Review | Kingdoms of Amalur: Re-Reckoning
Kingdoms of Amalur: Reckoning was a steller RPG that came out in 2012. Unfortunately, it didn’t get the amount of recognition it deserved, but was successful enough to earn itself a cult following. Now in 2020, THQ Nordic surprised fans by announcing an all-new remaster for the fan-favorite title on current-gen consoles and PC. Will Kingdoms of Amalur: Re-Reckoning be good enough to enhance the experience of the original?
In Kingdoms of Amalur: Re-Reckoning, you play as the Fateless one, a hero who isn’t bound to a destiny with the ability to freely change their fate as well as the fates of others. You are tasked with defeating Gadflow, King of the Winter Court, who aims to bring ruin to Amalur.
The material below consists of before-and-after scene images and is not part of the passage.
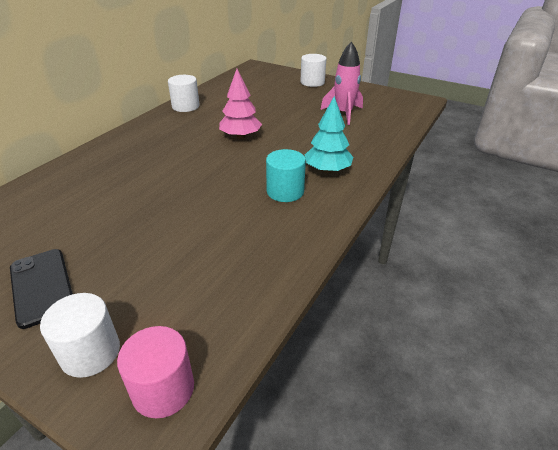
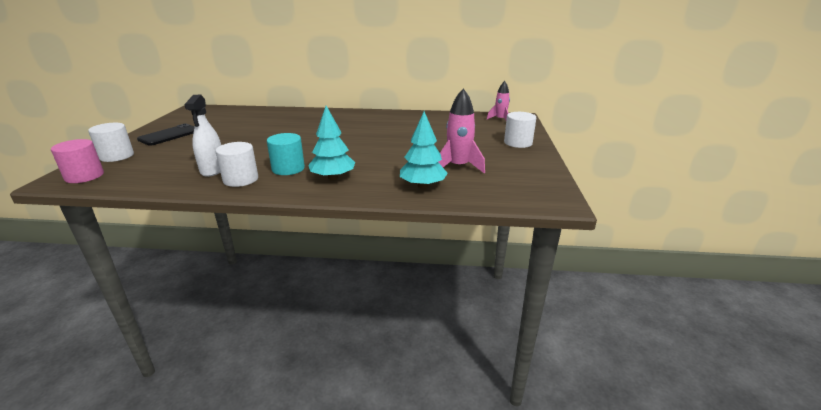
camera: 65 degrees right, 10 degrees down
white cylinder [168,75,200,112] -> white cylinder moved to [215,142,258,187]
pink tree [219,69,262,139] -> none
none -> white spray bottle [184,95,221,177]
none -> turquoise tree [400,111,448,188]
none -> pink rocket [487,81,510,120]

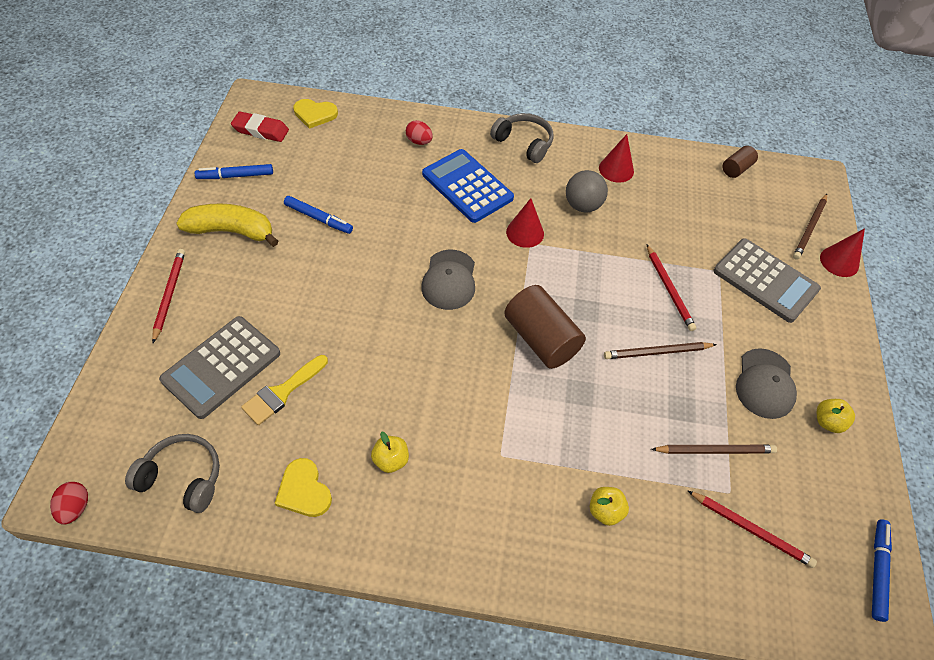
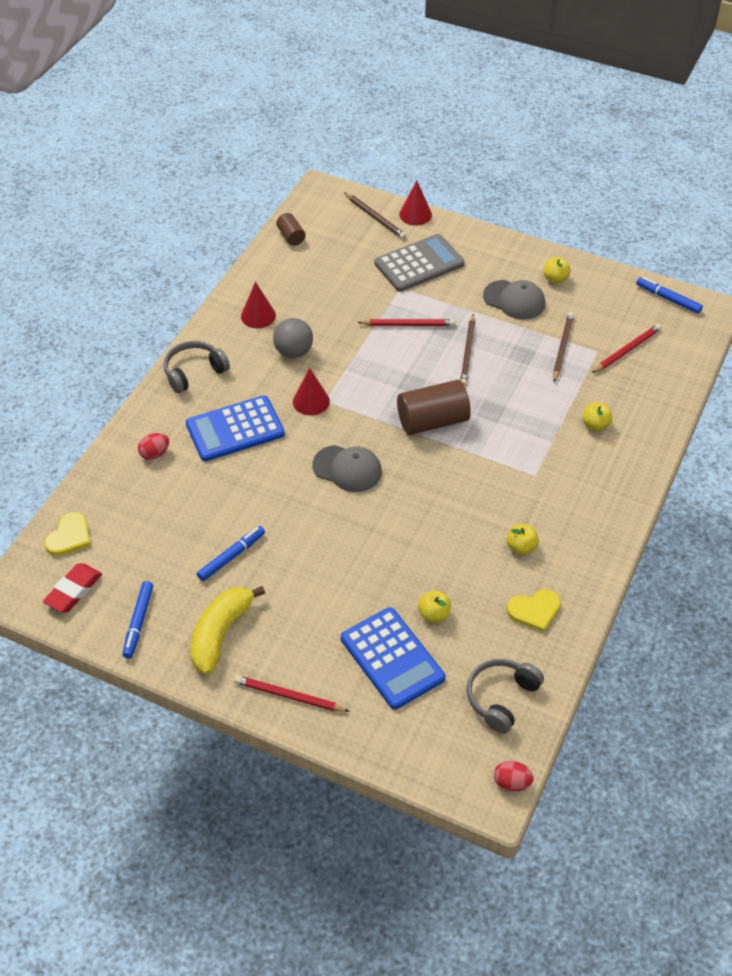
camera: 70 degrees left, 5 degrees down
grey calculator [159,316,280,419] -> blue calculator [341,607,445,709]
yellow brush [241,355,328,425] -> yellow apple [418,590,451,622]

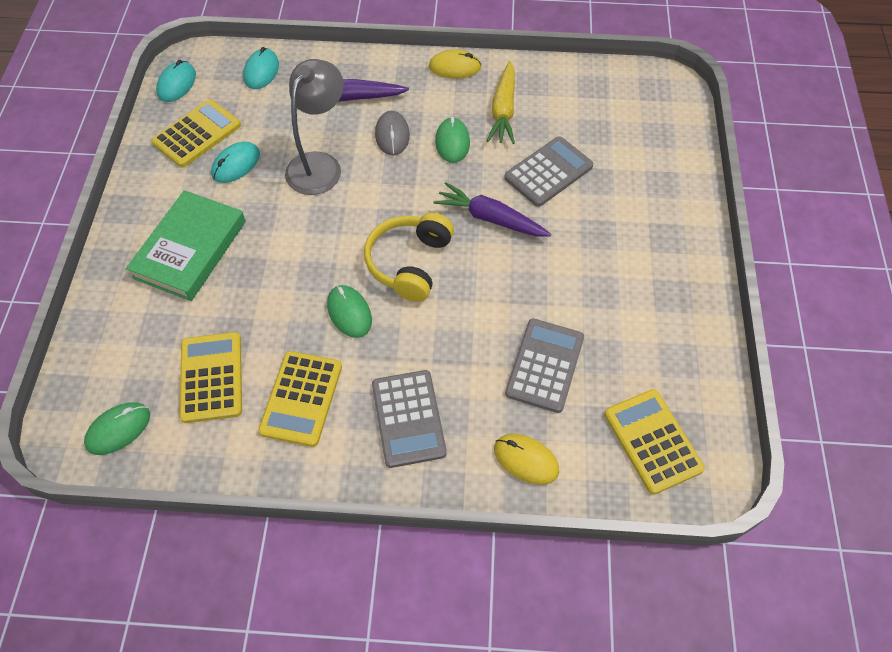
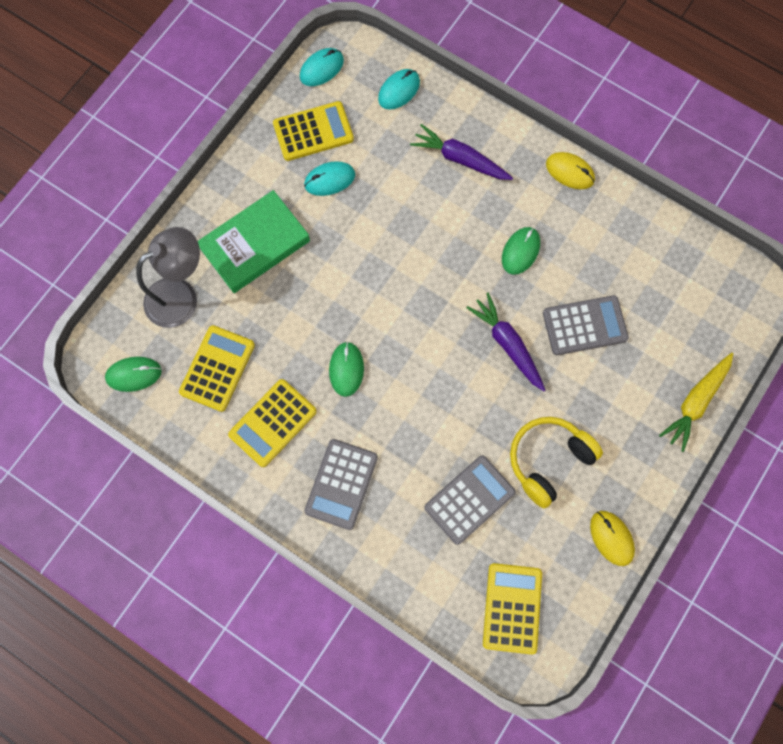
camera: 30 degrees right, 15 degrees up
grey lamp [285,59,344,195] -> grey lamp moved to [136,227,200,328]
yellow headphones [364,213,454,302] -> yellow headphones moved to [510,417,603,508]
grey mouse [375,111,410,155] -> none
yellow carrot [487,61,515,144] -> yellow carrot moved to [659,353,733,452]
yellow mouse [494,434,559,485] -> yellow mouse moved to [590,511,635,566]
As the Fateless one, this gives you a significant advantage in battle. Instead of being bound to a single class system, you’re free to mix and match skills between three, namely; Might, Finesse, and Sorcery. As you can guess, this provides much more freedom than most games in the genre.
The combat in Kingdoms of Amalur is still the most fun aspect of the game. Even in 2020, the combat system still holds up with fluid animations, epic skills, and an excellent variety of weapons. You’ll also have the freedom to decimate your foes in whatever way amuses you the most. The most satisfying method for me is still filling up the fate meter, which allows you to go into reckoning mode and unleash gruesome and devastating attacks on nearby enemies. However, the only thing that holds back the combat in the game is the irritating camera movement and angles that haven’t changed much since the original.
Additionally, players can also unlock points that can be used to progress more practical skills. Skills such as blacksmithing, alchemy, lock picking, and persuasion. These skills are obviously very useful for your journey and can significantly change the way you progress through quests. I won’t go into too much detail on these systems, as most of it hasn’t changed. However, if you’re looking for more information about the gameplay systems, you can find it in our original review of the game.
Story-wise, the quests in Kingdoms of Amalur still aren’t all that remarkable. While they have their fair share of good moments and excellent voice acting, the game is similarly structured to an MMO. Players move from one quest to another, killing enemies, gathering items, and slaying some bosses here and there.
When it comes down to it, Kingdoms of Amalur: Re-Reckoning, while not a bad game, is simply not a good remaster. It’s more of a port with added features than anything else. The little attempts made to make the game look better were made through some minor texture updates here and there. Environments look slightly brighter and character models are slightly smoother. Unfortunately, they still look very much the same with its dated art style, similar to older WOW days. Additionally, I encountered a few bugs and glitches and even experienced some frame rate dips, which was quite disappointing.
Gameplay-wise, Kingdoms of Amalur: Re-Reckoning also includes some updated elements that are at least noteworthy, such as the removal of level locking, which means players can now expect enemies to scale to their levels when moving from one area to another. This is perhaps the most useful and appreciated addition thus far (at least to newcomers). Other than that, a new Very Hard difficulty mode was added to the game, which should offer more challenge to seasoned players, and an updated loot system, making it easier for players to find more loot that’s relevant to their current build.
While Kingdoms of Amalur is still a solid game even to this day. It’s just too bad the remastered version does not live up to its expectations. It’s a pity, as it had so much potential. It could’ve improved on the elements holding the original game back, such as the outdated UI and the tedious inventory management system, which is still very much an issue. The developers could’ve also done a better job of upscaling the visuals and overall stability. Sadly, it just feels like a good opportunity to make a great game even better was unfortunately squandered.